Nakajima, Jun wrote:
On 10/3/2008 5:35:39 PM, H. Peter Anvin wrote:
Nakajima, Jun wrote:
What's the significance of supporting multiple interfaces to the
same guest simultaneously, i.e. _runtime_? We don't want the guests
to run on such a literarily Frankenstein machine. And practically,
such testing/debugging would be good only for Halloween :-).
By that notion, EVERY CPU currently shipped is a "Frankenstein" CPU,
since at very least they export Intel-derived and AMD-derived interfaces.
This is in other words, a ridiculous claim.
The big difference here is that you could create a VM at runtime (by combining
the existing interfaces) that did not exist before (or was not tested before).

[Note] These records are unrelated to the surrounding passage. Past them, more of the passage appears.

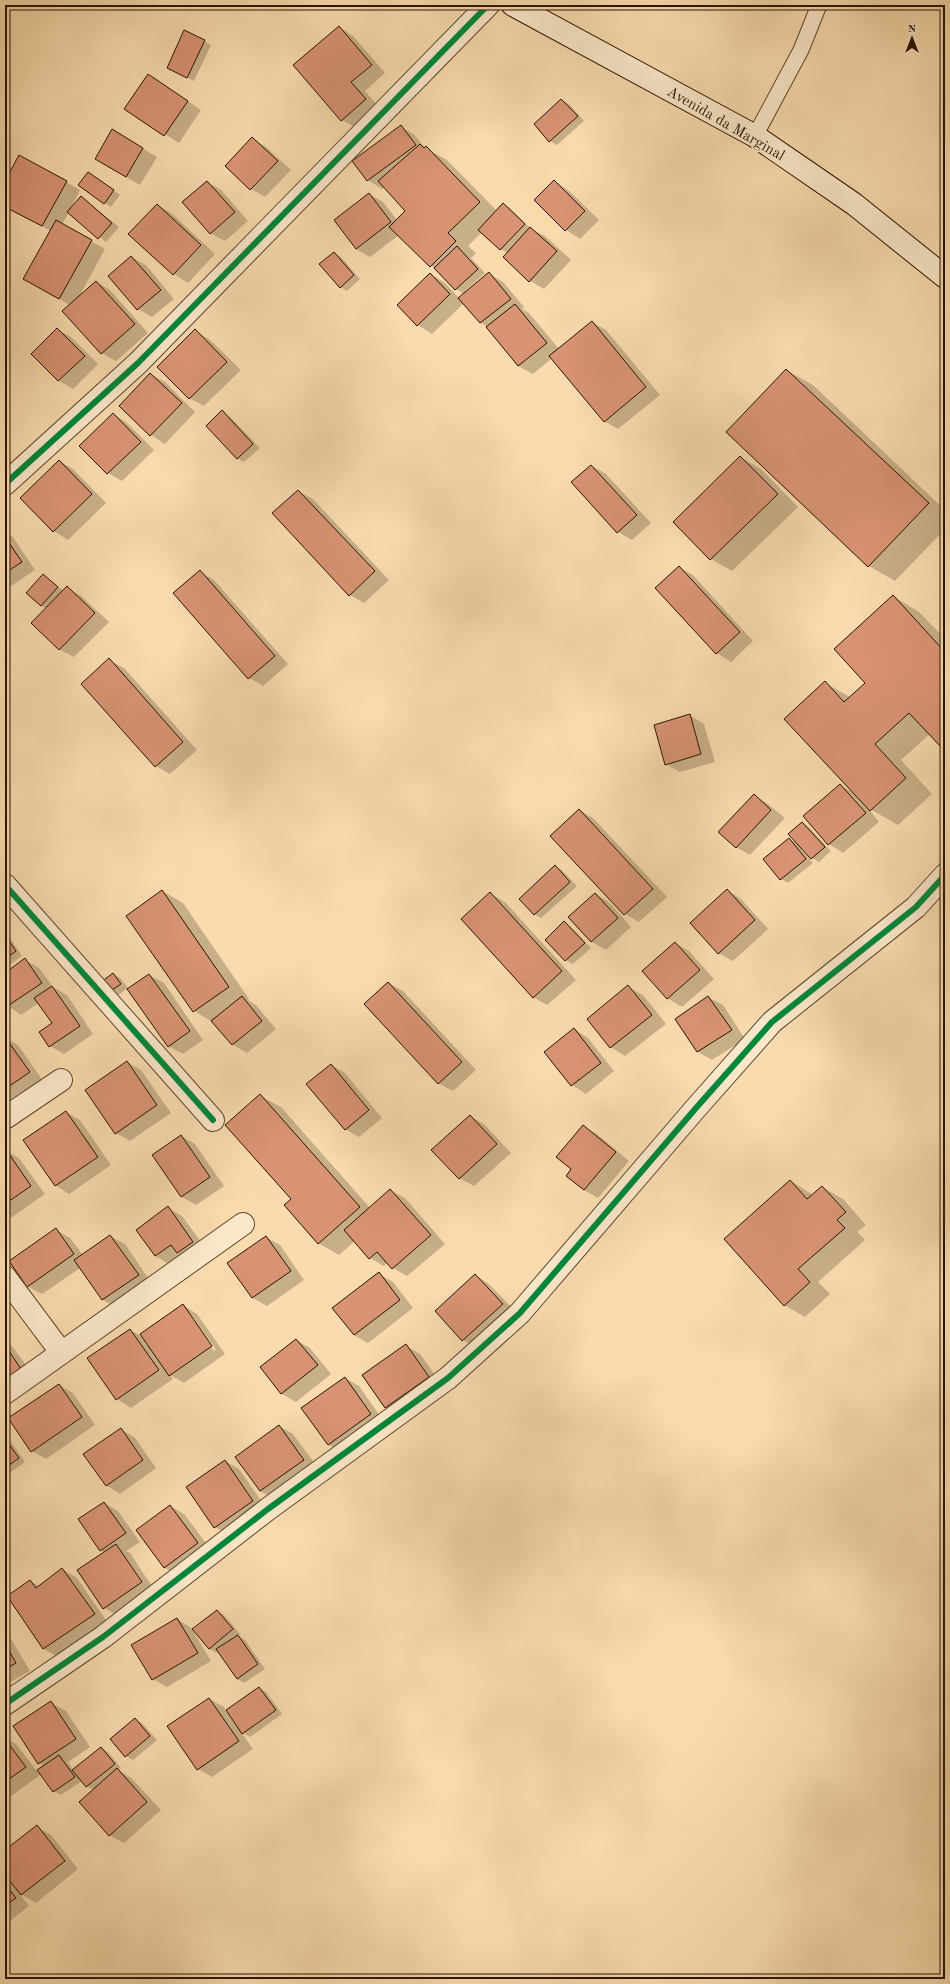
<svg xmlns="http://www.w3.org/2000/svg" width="950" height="1984" font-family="'Old Standard TT',serif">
	<rect width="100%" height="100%" fill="#f9dbad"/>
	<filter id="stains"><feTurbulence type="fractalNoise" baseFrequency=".005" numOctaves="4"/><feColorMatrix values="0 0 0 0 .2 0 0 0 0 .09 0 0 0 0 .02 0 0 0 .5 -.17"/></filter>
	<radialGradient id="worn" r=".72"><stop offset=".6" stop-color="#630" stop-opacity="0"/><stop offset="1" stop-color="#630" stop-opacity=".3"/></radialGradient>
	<path fill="#0003" fill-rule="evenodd" d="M339 27 353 36 385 73 365 91 380 108 356 128 342 120Z
		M204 41 211 45 194 81 168 68Z
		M162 84 201 110 179 143 125 109Z
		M562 100 569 104 584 121 557 145 550 141 535 124Z
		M401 127 415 135 425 148 447 160 497 211 503 204 510 208 531 229 545 236 571 260 544 289 530 281 508 253 500 249 482 232 468 246 476 253 471 258 485 273 465 291 466 293 489 274 503 282 524 307 522 309 529 313 559 349 592 322 606 330 660 395 618 429 604 421 552 358 533 374 518 366 488 327 481 323 464 303 432 334 418 325 398 305 430 274 444 282 459 298 464 294 456 289 399 235 370 257 356 249 369 194 383 202 397 220 406 211 385 187 382 189 368 180 354 161Z
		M252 138 266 147 291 170 265 197 251 189Z
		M127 139 157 157 140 185 126 177Z
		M95 177 120 195 111 207 105 203Z
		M554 181 568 190 599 220 580 239 566 230 536 200Z
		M66 182 80 190 71 208 81 197 119 227 106 242 69 212 62 225 105 249 80 295 96 282 110 290 148 333 116 361 101 353 70 305 38 287 51 231 5 206V183Z
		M207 182 221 190 248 221 225 241 210 233Z
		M157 205 171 213 215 254 188 283 174 274Z
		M334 253 341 257 360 279 347 291 340 287Z
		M131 257 146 265 174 299 152 317 138 309Z
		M57 329 71 337 98 364 73 389 59 381 32 354Z
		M195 331 209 339 241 370 204 406 189 398Z
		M786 370 813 385 945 510V529L895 581 869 566Z
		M150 374 165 382 195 412 165 444 151 435 120 406Z
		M222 412 229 416 260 448 244 462 237 458Z
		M113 414 127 423 154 450 122 481 108 473Z
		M740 457 761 469 798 507 732 571 711 559 674 522Z
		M59 461 73 469 106 503 68 540 54 531 21 498Z
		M592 466 606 474 651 523 632 540 618 532Z
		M298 491 313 499 389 580 364 603 350 595Z
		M5 532 13 537 35 570 5 590Z
		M679 567 693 575 753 641 731 662 717 653 656 588Z
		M200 572 214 580 288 664 263 686 249 678Z
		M43 575 64 591 67 588 81 596 109 622 74 657 59 649 47 609 41 606Z
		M893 596 919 612 945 639V748L930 734 901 760 932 794 898 825 868 808 879 822 843 853 829 844 805 816 840 785 855 794 825 683 850 697 866 683Z
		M109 660 124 668 197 750 170 774 156 766Z
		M690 715 704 724 715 762 680 772 666 764Z
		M754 795 768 804 785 818 750 855 736 847Z
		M579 810 593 818 667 897 639 922 625 914Z
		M802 823 809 827 831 851 819 862 812 858 803 849 802 850 813 863 788 883 781 879 764 859 789 839 798 844Z
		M555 866 562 870 577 886 541 918 534 914Z
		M727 890 741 899 768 929 733 961 718 953Z
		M162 891 183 903 249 999 248 1000 256 1005 276 1029 247 1053 233 1045 214 1023 194 1011 127 916Z
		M491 894 505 902 576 980 547 1005 533 997Z
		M595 894 609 902 631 927 606 950 592 942 570 917Z
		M564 923 571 927 591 948 573 964 566 960 546 940Z
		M5 935 10 938 22 956 5 968Z
		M675 943 689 951 714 979 682 1007 667 998Z
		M25 960 39 968 53 987 67 995 93 1034 64 1054 50 1046 53 1024 39 1003 21 1015 5 1004V974Z
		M114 974 120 978 129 989 149 975 164 983 203 1040 183 1054 168 1046 128 988 117 996 110 992Z
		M388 983 403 991 476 1070 453 1091 438 1083Z
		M628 987 643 995 666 1024 625 1056 611 1047 588 1019Z
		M708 997 723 1005 745 1039 712 1060 698 1052 676 1019Z
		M574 1029 588 1038 614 1071 586 1094 572 1085 545 1052Z
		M5 1037 18 1045 43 1081 10 1103 5 1100Z
		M127 1062 141 1070 171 1113 130 1141 116 1133Z
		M331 1065 345 1073 382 1118 359 1137 345 1129Z
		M260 1096 281 1107 370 1208 390 1190 405 1198 445 1244 407 1276 393 1268 388 1262 384 1266 370 1258 355 1241 339 1255 318 1243Z
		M66 1112 80 1120 111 1165 69 1194 55 1185Z
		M470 1116 484 1124 511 1153 474 1186 459 1178Z
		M583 1126 597 1134 629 1161 598 1198 584 1190 573 1169Z
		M181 1136 195 1144 224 1186 196 1205 182 1197 153 1156Z
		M5 1150 19 1158 45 1194 5 1222Z
		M791 1181 813 1195 822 1187 843 1199 866 1225 857 1232 865 1240 818 1282 830 1294 805 1317 784 1305Z
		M168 1208 182 1216 207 1250 169 1264 155 1256Z
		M56 1230 70 1238 83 1255 110 1236 125 1244 152 1284 117 1308 103 1300 80 1268 42 1294 27 1286Z
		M266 1237 280 1245 304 1280 267 1306 253 1298 229 1263Z
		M379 1274 393 1282 413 1308 368 1343 354 1335Z
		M475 1275 489 1284 516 1312 477 1348 463 1340Z
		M183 1305 197 1314 225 1354 184 1383 170 1375 173 1379 131 1408 117 1399 89 1359 130 1330 145 1338ZM190 1316H192L216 1350 214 1351Z
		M5 1337 35 1377 5 1397Z
		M296 1340 310 1348 331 1374 296 1402 282 1394 261 1368Z
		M406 1346 420 1354 443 1386 400 1415 386 1407Z
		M345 1378 359 1386 385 1423 343 1453 329 1445 302 1408Z
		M59 1385 73 1393 95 1425 46 1459 32 1451Z
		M279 1426 293 1434 318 1468 275 1499 260 1491 236 1457Z
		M121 1429 135 1438 156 1468 120 1494 106 1485Z
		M5 1437 9 1439 25 1462 5 1476Z
		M225 1461 239 1469 267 1509 229 1535 215 1527Z
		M104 1503 118 1511 140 1542 126 1551 130 1553 155 1591 118 1616 104 1608 105 1553 100 1550Z
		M170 1506 184 1514 212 1551 179 1576 165 1568 137 1530Z
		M62 1569 77 1578 108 1623 58 1657 44 1649 8 1596 30 1581 39 1586Z
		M217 1611 224 1615 240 1634 237 1636 245 1640 265 1669 244 1683 237 1679 219 1651 217 1653 210 1649 194 1630Z
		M177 1619 191 1628 211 1661 167 1687 153 1679Z
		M5 1634 10 1637 30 1671 5 1685Z
		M259 1688 266 1692 282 1714 250 1737 241 1732 253 1749 212 1777 198 1769 209 1699 224 1707 226 1711Z
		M51 1703 66 1711 90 1747 68 1762 73 1770 101 1748 108 1752 121 1768 118 1770 131 1778 161 1810 124 1843 109 1835 94 1790 86 1786 82 1781 61 1795 54 1791 44 1766 39 1763Z
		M135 1719 142 1723 157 1740 133 1760 126 1756Z
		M5 1737 16 1744 40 1775 6 1800Z
		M37 1827 51 1835 78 1869 36 1903 19 1893 29 1906 6 1924 5 1852Z"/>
	<path fill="#d89373" stroke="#281400" d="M339 26 372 65 351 82 366 99 341 121 293 65Z
		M184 30 205 40 187 78 167 68Z
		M148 74 188 101 164 136 124 109Z
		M561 99 578 116 549 142 534 124Z
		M401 125 416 145 367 181 352 161Z
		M112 129 143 148 126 177 95 159Z
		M252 137 278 161 250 190 225 166Z
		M420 144 424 148 426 146 480 202 448 233 456 241 430 267 389 227 405 211 378 181Z
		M19 155 67 181 42 226 5 207V181Z
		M88 172 114 190 104 204 78 185Z
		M554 180 585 211 565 231 534 200Z
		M207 181 235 212 210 234 182 202Z
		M369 193 391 222 356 249 334 220Z
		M81 196 112 223 98 239 67 212Z
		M503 203 525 224 500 250 478 230Z
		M157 204 201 245 173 275 128 234Z
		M56 220 92 240 59 299 23 279Z
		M530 227 557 251 529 282 503 257Z
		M457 246 478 269 455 290 434 268Z
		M334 252 354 275 340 288 319 264Z
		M131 256 161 290 137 310 108 276Z
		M489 272 511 299 480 323 458 298Z
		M430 273 450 294 417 326 397 305Z
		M96 281 135 324 101 354 62 311Z
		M515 304 547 343 518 366 486 327Z
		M592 321 646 387 604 422 549 356Z
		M57 328 85 356 58 381 31 354Z
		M195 329 227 362 189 399 157 367Z
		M786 369 929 503 868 567 726 432Z
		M150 373 182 403 150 436 119 406Z
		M222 410 253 444 237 459 206 426Z
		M113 413 141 442 107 474 79 446Z
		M740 456 778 494 710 560 673 522Z
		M59 460 92 494 53 532 20 498Z
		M591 465 637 515 617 533 571 482Z
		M298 490 375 571 349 596 272 513Z
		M5 537 22 562 5 573Z
		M679 566 740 632 716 654 655 588Z
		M200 570 275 656 248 679 173 593Z
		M43 574 58 587 41 606 26 593Z
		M67 586 95 613 59 650 31 623Z
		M893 595 945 652V743L941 747 909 713 875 744 906 778 870 811 784 719 825 681 844 702 865 683 834 649Z
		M109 658 183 742 155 767 81 684Z
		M690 714 701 754 665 765 654 725Z
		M840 784 866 813 828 845 803 816Z
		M754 794 771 810 736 848 718 832Z
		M579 809 653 889 624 915 550 836Z
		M802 822 825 847 811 859 788 834Z
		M789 838 806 859 780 880 763 859Z
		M555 865 570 882 534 915 519 899Z
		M727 889 755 920 718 954 690 923Z
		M162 890 229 987 193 1012 126 916Z
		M490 892 562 971 533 998 461 919Z
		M595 893 618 918 591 942 568 917Z
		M564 921 585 943 565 961 545 940Z
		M5 935 16 951 5 959Z
		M675 942 700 970 667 999 642 971Z
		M25 958 42 983 6 1007 5 973Z
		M113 973 121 984 109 992 101 982Z
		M149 974 190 1031 168 1047 127 989Z
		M388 982 462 1062 438 1084 364 1004Z
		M628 985 652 1015 610 1048 587 1019Z
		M52 986 80 1026 49 1047 39 1032 52 1023 34 998Z
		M242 996 262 1021 232 1045 211 1021Z
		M708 996 732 1030 697 1052 675 1019Z
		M574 1028 601 1063 571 1086 544 1052Z
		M5 1037 30 1072 5 1089Z
		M127 1061 157 1105 115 1134 85 1090Z
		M331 1064 369 1110 345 1130 306 1084Z
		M260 1094 360 1207 318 1244 284 1205 291 1199 225 1125Z
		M66 1111 98 1157 55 1186 23 1140Z
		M470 1115 497 1144 459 1179 431 1150Z
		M583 1125 616 1152 584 1190 566 1176 571 1169 556 1157Z
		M181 1135 210 1177 181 1197 152 1155Z
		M5 1148 31 1186 5 1204Z
		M790 1180 807 1199 822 1186 846 1212 837 1220 845 1228 798 1269 810 1282 784 1306 724 1239Z
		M390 1189 431 1235 392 1269 377 1252 369 1259 344 1230Z
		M168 1206 193 1242 177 1253 171 1245 155 1256 136 1230Z
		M56 1228 74 1254 27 1287 9 1261Z
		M110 1235 139 1275 102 1300 74 1260Z
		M266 1236 291 1271 252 1298 227 1263Z
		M379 1272 400 1300 354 1335 332 1308Z
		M475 1274 503 1304 462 1341 435 1311Z
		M183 1304 212 1346 169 1376 140 1334Z
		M130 1329 159 1370 116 1400 87 1358Z
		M296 1339 318 1365 281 1394 260 1367Z
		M406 1344 429 1377 385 1408 362 1375Z
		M5 1345 21 1369 5 1380Z
		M345 1377 371 1414 328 1445 301 1408Z
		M59 1384 82 1417 31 1452 8 1418Z
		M279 1425 304 1460 260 1491 235 1457Z
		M121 1428 143 1460 106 1486 83 1454Z
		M5 1439 19 1458 5 1468Z
		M225 1460 253 1501 214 1528 186 1487Z
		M104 1502 126 1533 100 1551 78 1519Z
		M170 1505 198 1543 164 1568 136 1530Z
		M116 1544 142 1582 103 1609 77 1570Z
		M62 1568 95 1614 43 1649 7 1596 30 1580 36 1588Z
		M217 1610 233 1629 209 1649 192 1629Z
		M177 1618 198 1653 152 1680 131 1645Z
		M238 1635 258 1664 237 1679 216 1649Z
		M5 1644 16 1663 5 1669Z
		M259 1687 276 1710 242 1734 226 1710Z
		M209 1698 239 1741 197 1770 167 1726Z
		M51 1701 76 1739 38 1764 13 1726Z
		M135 1718 150 1736 125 1757 110 1739Z
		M5 1739 26 1767 5 1782Z
		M101 1747 115 1764 86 1787 72 1770Z
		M59 1755 75 1777 53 1792 37 1770Z
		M117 1768 147 1802 109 1836 79 1802Z
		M37 1825 65 1861 21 1895 5 1875V1850Z
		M5 1884 16 1898 5 1906Z"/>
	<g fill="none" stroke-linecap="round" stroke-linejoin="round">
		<g stroke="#5c462b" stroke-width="17">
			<path id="service" d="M755 136 801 50 819 5"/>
		</g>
		<g stroke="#5c462b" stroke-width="24">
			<path id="minor" d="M5 484 138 363 488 5
				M5 885 213 1120
				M5 1118 61 1080
				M5 1277 61 1352
				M5 1393 243 1224
				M5 1704 103 1637 268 1509 448 1378 520 1313 696 1108 772 1022 916 907 945 875"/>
		</g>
		<g stroke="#281400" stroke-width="24">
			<path id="secondary" d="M513 5 755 136 854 204 945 277"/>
		</g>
		<use href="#service" stroke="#fbe8ca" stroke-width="15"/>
		<use href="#minor" stroke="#fbe8ca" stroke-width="22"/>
		<use href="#secondary" stroke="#fbe8ca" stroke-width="22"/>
		<g stroke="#fbe8ca" stroke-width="8">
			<path id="cycleway" d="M5 484 138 363 488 5
				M5 885 213 1120
				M5 1704 103 1637 268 1509 448 1378 520 1313 696 1108 772 1022 916 907 945 875"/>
		</g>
		<use href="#cycleway" stroke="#00873e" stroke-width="6"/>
	</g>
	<g text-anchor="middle" stroke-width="4" stroke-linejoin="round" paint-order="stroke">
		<g font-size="15" fill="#281400" stroke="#fbe8ca">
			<text transform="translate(726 123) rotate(30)" y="5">Avenida da Marginal</text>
		</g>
	</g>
	<rect width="950" height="1984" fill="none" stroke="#f9dbad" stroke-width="20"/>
	<rect x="6" y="6" width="938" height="1972" fill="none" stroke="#281400" stroke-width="2"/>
	<rect x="10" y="10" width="930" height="1964" fill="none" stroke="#281400"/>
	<g transform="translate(912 38)" stroke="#fbe8ca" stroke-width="3" paint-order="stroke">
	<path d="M0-3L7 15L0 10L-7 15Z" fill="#281400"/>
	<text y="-6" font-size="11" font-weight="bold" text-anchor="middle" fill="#281400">N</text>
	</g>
	<rect width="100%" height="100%" filter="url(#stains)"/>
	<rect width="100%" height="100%" fill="url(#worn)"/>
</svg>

For example, a hypervisor could show hyper-v, osx-v (if any), linux-v, etc.,
and a guest could create a VM with hyper-v MMU, osx-v interrupt handling,
Linux-v timer, etc. And such combinations/variations can grow exponentially.
That would be crazy.
Or are you suggesting that multiple interfaces be _available_ to guests at
runtime but the guest chooses one of them?
Right, that's what I've been suggesting. I think hypervisors should
be able to offer multiple ABIs to guests, but a guest has to commit to
using one exclusively (ie, once they start to use one then the others
turn themselves off, kill the domain, etc).